でも、すぐに彼女を追うことは出来なかった。
「どうかしたの?」
部長が心配そうな顔で声を掛けてきた。彼女は三年生で、この弱小ケンドウ部では、ミノリが来るまで二番目に強かった。
「あの娘すごいわよね。きっと何かやっていたのよ、わたしやあなたと同じ様にね」
部長もケンドウは初心者だったけれど、中学までアイキ道をやっていたそうだ。だからそう感じたのだろう。
「そうなんですかねぇ」
そう考えれば、あの上達速度は頷ける。
「さあ、あなたももう帰りなさい。もう道場閉めるからさ」
部長に背中を押されて、道場から追い出された。
部活の後は、汗を流してから帰るのが日課になっていたから、そのままシャワー室へと直行した。
部活動は必須科目だから、下校時間が近いと人が多い。やっとの思いで開いているシャワーブースを確保して蛇口をひねった。

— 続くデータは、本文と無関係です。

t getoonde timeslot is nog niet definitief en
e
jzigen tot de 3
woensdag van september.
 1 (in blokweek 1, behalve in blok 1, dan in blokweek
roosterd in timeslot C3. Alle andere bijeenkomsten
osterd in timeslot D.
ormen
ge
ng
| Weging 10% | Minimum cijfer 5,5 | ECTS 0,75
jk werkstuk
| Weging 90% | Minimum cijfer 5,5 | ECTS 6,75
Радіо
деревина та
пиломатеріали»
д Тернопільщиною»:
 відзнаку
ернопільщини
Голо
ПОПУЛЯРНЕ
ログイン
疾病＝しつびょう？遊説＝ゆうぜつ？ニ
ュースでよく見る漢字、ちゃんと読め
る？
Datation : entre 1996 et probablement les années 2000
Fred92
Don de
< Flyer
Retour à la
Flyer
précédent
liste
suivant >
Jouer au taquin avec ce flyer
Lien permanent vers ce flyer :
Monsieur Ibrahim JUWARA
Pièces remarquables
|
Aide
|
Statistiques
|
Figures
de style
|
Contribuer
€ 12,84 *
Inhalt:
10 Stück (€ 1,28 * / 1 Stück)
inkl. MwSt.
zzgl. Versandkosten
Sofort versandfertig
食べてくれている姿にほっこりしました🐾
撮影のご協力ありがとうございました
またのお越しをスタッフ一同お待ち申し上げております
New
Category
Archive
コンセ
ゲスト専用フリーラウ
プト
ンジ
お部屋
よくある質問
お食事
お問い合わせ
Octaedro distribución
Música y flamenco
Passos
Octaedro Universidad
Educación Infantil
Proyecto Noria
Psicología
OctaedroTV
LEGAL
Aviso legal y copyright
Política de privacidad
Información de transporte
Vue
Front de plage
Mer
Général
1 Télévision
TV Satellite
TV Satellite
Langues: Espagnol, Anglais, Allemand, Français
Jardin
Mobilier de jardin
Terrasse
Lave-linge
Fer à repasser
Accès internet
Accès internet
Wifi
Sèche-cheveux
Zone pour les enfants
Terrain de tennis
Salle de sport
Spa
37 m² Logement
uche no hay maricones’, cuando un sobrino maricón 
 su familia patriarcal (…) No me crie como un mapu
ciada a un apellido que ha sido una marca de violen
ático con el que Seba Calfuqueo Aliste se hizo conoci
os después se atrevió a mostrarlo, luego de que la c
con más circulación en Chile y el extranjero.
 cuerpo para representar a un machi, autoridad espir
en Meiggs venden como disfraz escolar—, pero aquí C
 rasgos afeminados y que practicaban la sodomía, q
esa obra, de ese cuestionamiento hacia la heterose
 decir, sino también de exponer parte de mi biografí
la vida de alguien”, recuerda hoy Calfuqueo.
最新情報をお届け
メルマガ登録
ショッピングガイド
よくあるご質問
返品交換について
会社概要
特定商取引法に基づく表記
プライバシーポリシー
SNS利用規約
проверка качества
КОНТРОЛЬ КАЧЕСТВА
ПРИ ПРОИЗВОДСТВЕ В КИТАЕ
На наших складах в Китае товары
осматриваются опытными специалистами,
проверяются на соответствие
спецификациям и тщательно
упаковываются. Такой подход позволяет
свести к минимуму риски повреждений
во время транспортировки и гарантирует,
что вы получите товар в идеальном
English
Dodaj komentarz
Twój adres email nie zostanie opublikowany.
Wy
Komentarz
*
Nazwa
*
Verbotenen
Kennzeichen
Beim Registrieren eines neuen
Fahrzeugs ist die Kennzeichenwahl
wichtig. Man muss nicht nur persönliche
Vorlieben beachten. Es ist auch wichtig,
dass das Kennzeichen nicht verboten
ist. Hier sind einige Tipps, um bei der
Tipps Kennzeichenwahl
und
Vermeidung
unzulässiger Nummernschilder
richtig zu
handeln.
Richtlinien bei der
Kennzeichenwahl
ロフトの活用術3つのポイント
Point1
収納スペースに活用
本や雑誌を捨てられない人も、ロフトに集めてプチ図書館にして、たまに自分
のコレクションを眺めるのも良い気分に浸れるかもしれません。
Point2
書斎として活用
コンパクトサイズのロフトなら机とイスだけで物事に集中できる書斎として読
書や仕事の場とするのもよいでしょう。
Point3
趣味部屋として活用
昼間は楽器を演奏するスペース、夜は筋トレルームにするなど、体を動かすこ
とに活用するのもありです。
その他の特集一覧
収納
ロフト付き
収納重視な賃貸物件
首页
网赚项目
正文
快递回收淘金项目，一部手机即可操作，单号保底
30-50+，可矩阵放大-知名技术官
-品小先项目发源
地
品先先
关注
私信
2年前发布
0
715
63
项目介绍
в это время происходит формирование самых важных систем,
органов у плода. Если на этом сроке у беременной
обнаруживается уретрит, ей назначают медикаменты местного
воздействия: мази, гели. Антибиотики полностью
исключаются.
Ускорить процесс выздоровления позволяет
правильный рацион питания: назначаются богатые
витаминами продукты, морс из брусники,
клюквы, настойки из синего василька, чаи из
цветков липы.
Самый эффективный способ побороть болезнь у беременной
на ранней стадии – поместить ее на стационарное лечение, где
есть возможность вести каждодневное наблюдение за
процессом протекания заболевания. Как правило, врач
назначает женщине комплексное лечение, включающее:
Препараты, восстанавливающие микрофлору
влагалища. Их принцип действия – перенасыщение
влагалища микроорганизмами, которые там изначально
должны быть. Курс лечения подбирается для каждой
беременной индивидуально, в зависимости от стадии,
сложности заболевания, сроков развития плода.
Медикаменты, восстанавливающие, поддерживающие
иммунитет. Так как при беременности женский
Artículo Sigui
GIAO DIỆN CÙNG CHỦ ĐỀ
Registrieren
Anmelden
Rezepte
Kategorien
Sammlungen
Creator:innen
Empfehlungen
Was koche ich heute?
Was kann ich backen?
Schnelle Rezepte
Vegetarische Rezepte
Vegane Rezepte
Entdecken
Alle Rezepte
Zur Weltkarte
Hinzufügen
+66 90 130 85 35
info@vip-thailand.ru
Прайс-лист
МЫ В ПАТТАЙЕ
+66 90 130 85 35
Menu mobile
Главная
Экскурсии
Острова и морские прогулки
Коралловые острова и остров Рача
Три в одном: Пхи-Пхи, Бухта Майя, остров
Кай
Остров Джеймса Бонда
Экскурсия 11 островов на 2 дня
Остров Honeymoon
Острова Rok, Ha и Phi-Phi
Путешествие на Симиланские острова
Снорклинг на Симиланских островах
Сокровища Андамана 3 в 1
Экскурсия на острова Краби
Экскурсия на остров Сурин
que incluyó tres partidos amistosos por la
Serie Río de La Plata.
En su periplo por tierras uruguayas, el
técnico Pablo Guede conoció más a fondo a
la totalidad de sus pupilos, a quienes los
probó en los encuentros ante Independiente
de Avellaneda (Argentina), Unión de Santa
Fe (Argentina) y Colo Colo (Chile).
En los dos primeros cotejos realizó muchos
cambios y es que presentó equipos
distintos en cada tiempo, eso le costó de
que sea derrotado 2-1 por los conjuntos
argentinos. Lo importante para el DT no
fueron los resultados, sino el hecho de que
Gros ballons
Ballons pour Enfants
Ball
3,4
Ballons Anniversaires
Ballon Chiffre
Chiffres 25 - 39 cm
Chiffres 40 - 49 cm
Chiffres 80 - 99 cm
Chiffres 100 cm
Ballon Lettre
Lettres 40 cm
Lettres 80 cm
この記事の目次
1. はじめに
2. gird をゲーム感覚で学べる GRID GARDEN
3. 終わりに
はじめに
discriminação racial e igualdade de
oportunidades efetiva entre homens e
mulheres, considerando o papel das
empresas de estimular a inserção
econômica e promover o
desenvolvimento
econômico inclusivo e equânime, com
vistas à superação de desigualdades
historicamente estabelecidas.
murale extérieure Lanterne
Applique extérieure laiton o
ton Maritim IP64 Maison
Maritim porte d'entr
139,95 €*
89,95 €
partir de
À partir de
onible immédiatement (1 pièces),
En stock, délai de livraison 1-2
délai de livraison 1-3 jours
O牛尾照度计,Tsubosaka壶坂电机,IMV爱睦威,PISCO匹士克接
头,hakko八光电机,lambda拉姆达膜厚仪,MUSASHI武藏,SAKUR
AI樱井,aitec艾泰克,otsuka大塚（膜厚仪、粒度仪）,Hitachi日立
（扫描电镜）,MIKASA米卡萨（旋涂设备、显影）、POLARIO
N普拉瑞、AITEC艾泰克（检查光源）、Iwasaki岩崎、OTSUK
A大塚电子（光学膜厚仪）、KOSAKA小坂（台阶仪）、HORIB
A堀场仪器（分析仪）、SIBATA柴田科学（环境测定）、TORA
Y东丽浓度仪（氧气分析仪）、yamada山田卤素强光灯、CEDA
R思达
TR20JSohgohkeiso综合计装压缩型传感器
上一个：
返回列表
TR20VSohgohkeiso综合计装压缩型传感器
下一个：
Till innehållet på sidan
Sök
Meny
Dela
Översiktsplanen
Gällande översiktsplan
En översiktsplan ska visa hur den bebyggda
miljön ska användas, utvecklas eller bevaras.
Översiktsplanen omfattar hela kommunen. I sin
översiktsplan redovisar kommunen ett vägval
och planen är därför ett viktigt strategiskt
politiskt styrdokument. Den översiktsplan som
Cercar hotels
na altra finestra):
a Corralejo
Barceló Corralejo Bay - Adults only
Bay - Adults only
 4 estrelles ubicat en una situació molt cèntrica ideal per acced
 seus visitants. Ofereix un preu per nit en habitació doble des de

適温に調整されたお湯がシャワーヘッドから噴き出してきて汗を流していく。
それでもモヤモヤとした気持ちは流れて行かなかった。
『人を殺したこととかありますか?』
彼女のセリフと銀行でのあの出来事がリンクする。
返り血を浴びた苫前アイラの姿を思い出した。
彼女が殺した犯人と、犯人に殺された人たちの姿が浮かんでは消えていく。
「あるはず無いよ」
熱めシャワーを頭から浴びながら独りごちる。
シャワーの音と隣のブースの大きな笑い声が、その言葉をかき消した。